* [Stored data entries]:
##############################

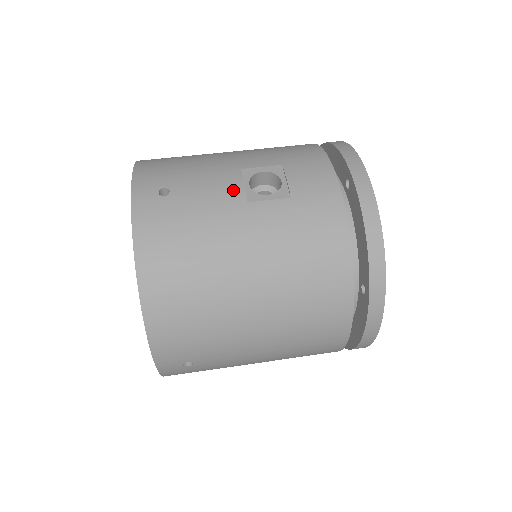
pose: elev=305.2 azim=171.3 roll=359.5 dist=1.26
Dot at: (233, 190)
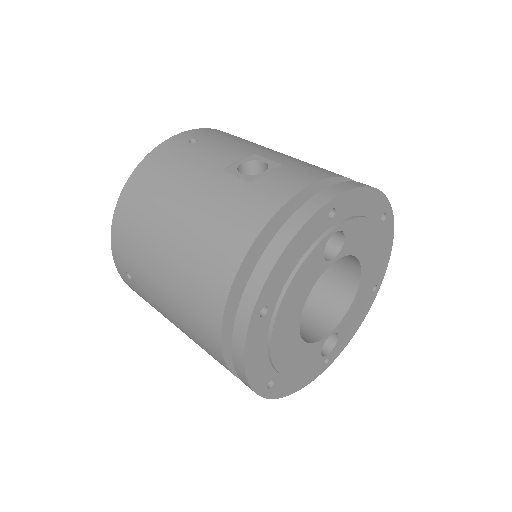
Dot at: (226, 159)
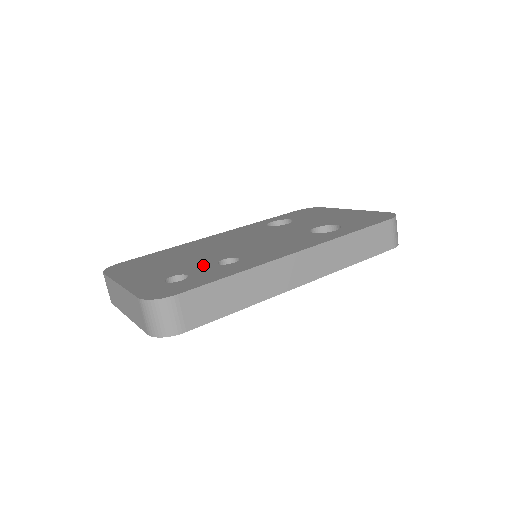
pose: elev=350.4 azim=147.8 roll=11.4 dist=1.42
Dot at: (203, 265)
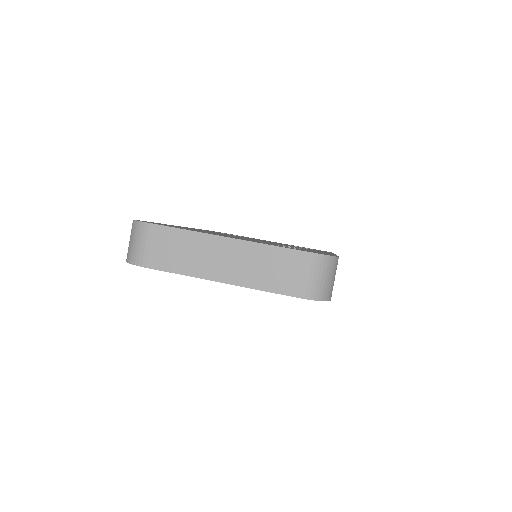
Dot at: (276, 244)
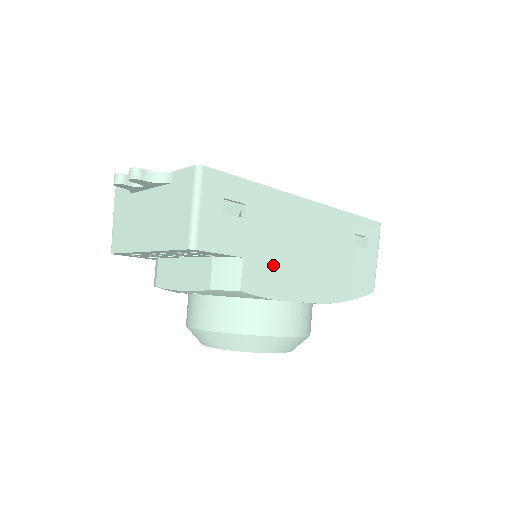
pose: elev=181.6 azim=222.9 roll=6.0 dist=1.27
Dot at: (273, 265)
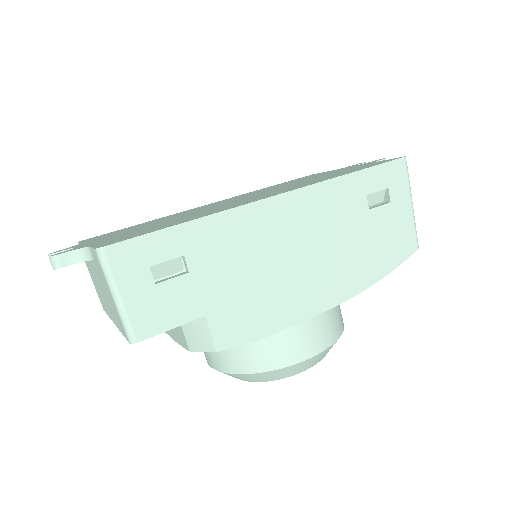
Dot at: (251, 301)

##############################

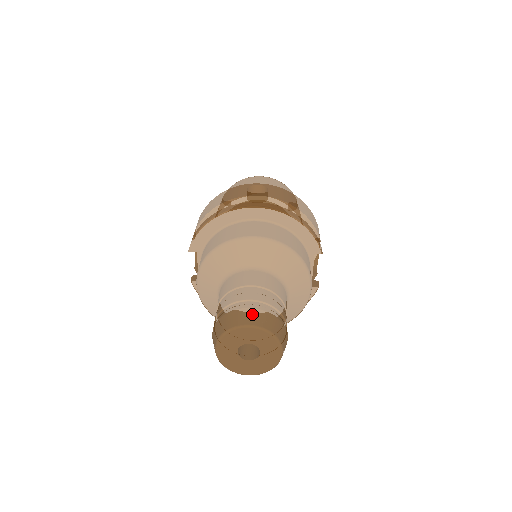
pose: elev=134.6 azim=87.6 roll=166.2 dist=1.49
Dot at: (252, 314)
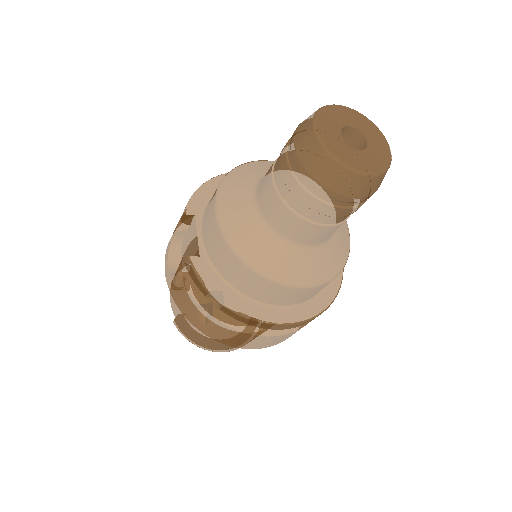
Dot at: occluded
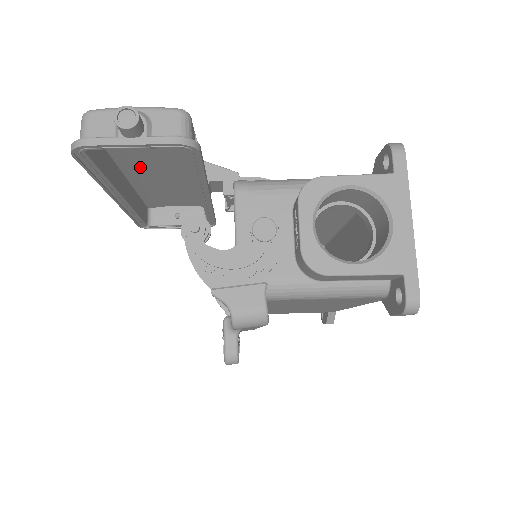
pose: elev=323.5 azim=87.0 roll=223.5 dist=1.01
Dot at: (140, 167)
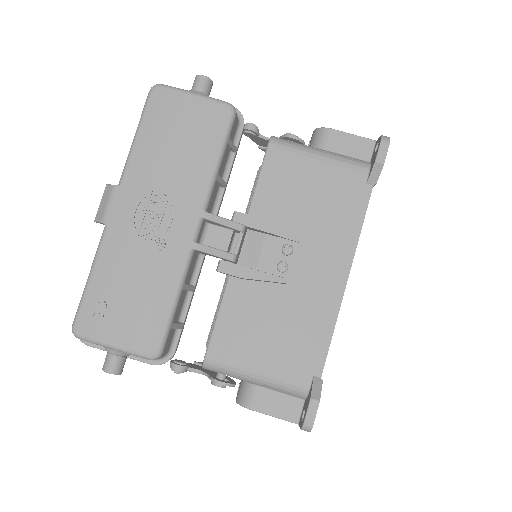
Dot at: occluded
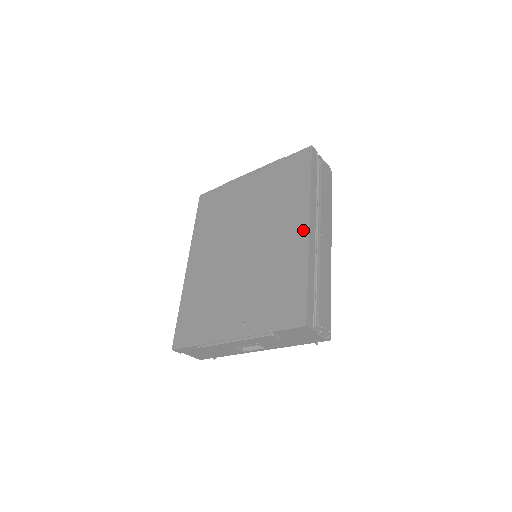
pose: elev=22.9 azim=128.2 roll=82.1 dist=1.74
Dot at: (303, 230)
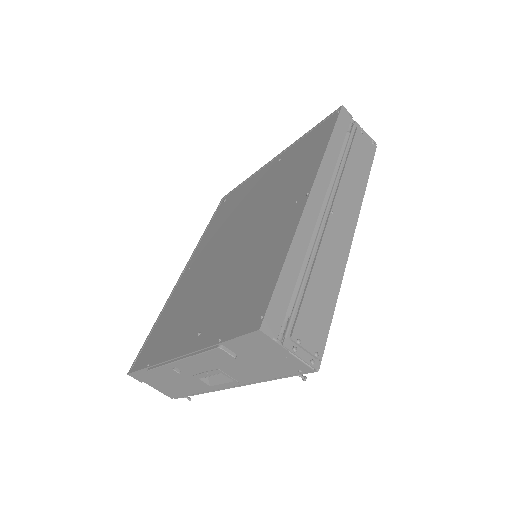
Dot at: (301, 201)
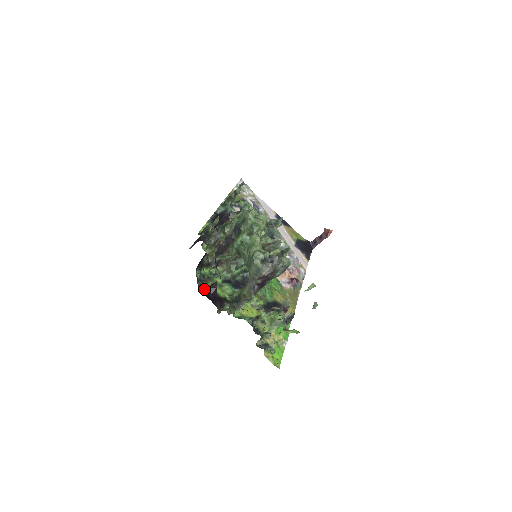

##############################

* [Requirements]: Rewrite the lines from the one with "pose: elev=181.6 azim=222.9" through the one with "Dot at: (251, 301)", both included, as a numbered list. Skip blank lines and leave out the pictures.

* [Finished exercise]:
1. pose: elev=181.6 azim=222.9 roll=6.0 dist=1.27
2. Dot at: (273, 265)
3. Dot at: (251, 301)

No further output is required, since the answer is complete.